Malaysia sees relief after drought of foreign portfolio flows


KUALA LUMPUR: Foreign investors are slowly coming back to Malaysia after a sell-off last year, attracted by reduced political tensions, the market pricing and hopes for better returns after economic growth picked up in late 2018.

Malaysia's stock market fell 6 percent last year as worries about Federal Reserve policy tightening and a U.S.-China trade war weighed on Asian economies. Also, Mahathir Mohamad's shock election win over the coalition that ruled Malaysia for six decades caused some uncertainty.

In the first two months of 2019, overseas investors bought a net $40 million of Malaysian equities, data from Bursa Malaysia exchange showed. They sold $2.7 billion of Malaysian equities in 2018.

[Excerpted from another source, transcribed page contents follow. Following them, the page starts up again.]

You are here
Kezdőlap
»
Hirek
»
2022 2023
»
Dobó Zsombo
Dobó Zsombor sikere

"Slowly over the months, they (the government) have shown themselves to be more transparent. They are being methodical about the type of corruption they have to root out and there is going to be much more accountability focusing," said Monem Salam, deputy portfolio manager at Washington-based Amana Funds.

"That is what is guiding the confidence back."

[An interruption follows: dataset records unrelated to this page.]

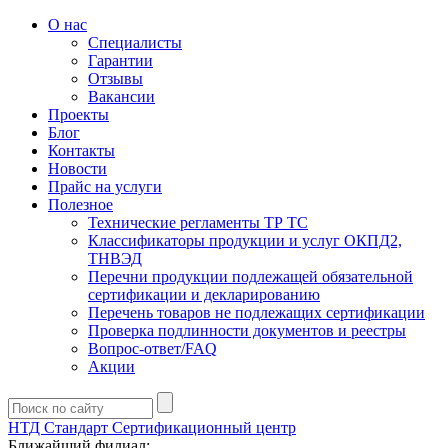
О нас
Специалисты
Гарантии
Отзывы
Вакансии
Проекты
Блог
Контакты
Новости
Прайс на услуги
Полезное
Технические регламенты ТР ТС
Классификаторы продукции и услуг ОКПД2,
ТНВЭД
Перечни продукции подлежащей обязательной
сертификации и декларированию
Перечень товаров не подлежащих сертификации
Проверка подлинности документов и реестры
Вопрос-ответ/FAQ
Акции
НТД Стандарт
Сертификационный центр
Ближайший филиал:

Mahathir's government unveiled a five-year plan to clamp down on corruption and introduced laws to regulate political funding and lobbying.

The measures were aimed to boost investor confidence after a multi-billion-dollar graft scandal at state fund 1MDB helped bring down the previous government. Malaysia reported 4.7 percent annual growth in October-December, the fastest in three quarters.

Inflation is not an issue; in January, consumer prices were 0.7 percent lower than a year earlier. During 2018, the bond market was hit by concerns there would be a higher fiscal deficit and possible sovereign rating downgrades, but the worries have started to wane.

"While a potential rating downgrade is not our base assumption, it did weigh on foreign demand for Malaysian bonds coming into 2019, leaving valuations adrift of their Asian peers," said Yong Shao Fung, a senior portfolio manager at Nikko Asset Management. "That has reversed slightly in the current mild risk-on environment as comparatively high real rates and low/stable inflation outlook make the investment case for Malaysian sovereign bonds relatively attractive. "

Malaysia's 10-year government bond yield has fallen about 20 basis points this year to 3.9 percent.

Higher commodity prices, a pick-up in domestic consumption and favourable developments in foreign relations with trading partners such as China, Singapore and Japan would bolster flows into Malaysian bonds this year, said Credit Suisse analysts.